Friday, July 27, 2012

Cottages Paintings

When I stayed at Lakeside this year I did two cottage paintings en plein air. I have painted quite a few cottages over the past few years, several as commissions. I kept them small this year as the days were warm and I didn't want to stand in the sun any longer than necessary.

Shown here is the Peach Cottage, on Fourth Street and a blue cottage at the end of Kenton Row, with a nice view of the lake from its northern windows.

The trick to making a successful composition with a building is to be keenly aware of how the eye enters the painting and where you want the center of interest to be. In the first painting the flowers are the draw and all the planes of the garage 'point' toward  the flowers. The stairs and window are incidental but the color of the house itself will not be ignored so I made sure I modified the peach with a lot of green. I painted this on a gray day so there isn't a lot of contrast between light and shadow. The values are a lower key and the scene is actually quite muted,
The Peach House
 In direct contrast to the painting above this one was painted in strong afternoon sunlight. The shadows are dark and the light is warm. A path (really -- it was right there!) leads us into the painting and the shrubs drive us up to the building where the strong contrasts hold the eye. The flag and doorway become the focus and from there we are (I hope anyway) encouraged to explore the rest of the landscaping.
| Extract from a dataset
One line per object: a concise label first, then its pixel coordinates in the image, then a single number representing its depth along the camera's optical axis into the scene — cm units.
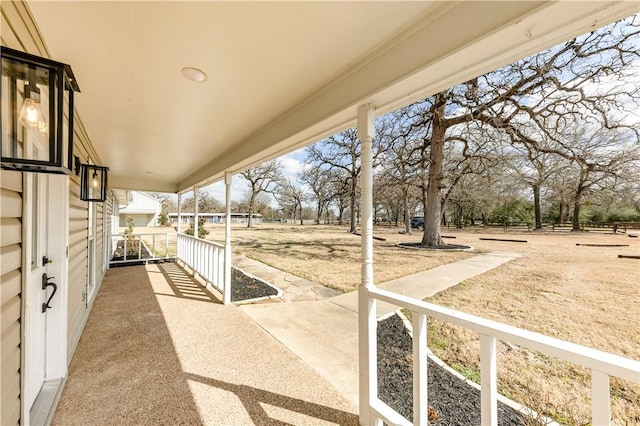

The challenge with painting landscapes this small is always a question of what to omit. I think the more I leave out the better I like it. Up close the objects are just abstract forms but when they are placed together in an orderly manner they read as a house and a nicely landscaped lot. Red blobs are pots only because we believe them to be, not because they were painted with a great deal of accuracy.

That's a lake freighter in the background, along with a few boats. But we only know this because the horizon reads as water.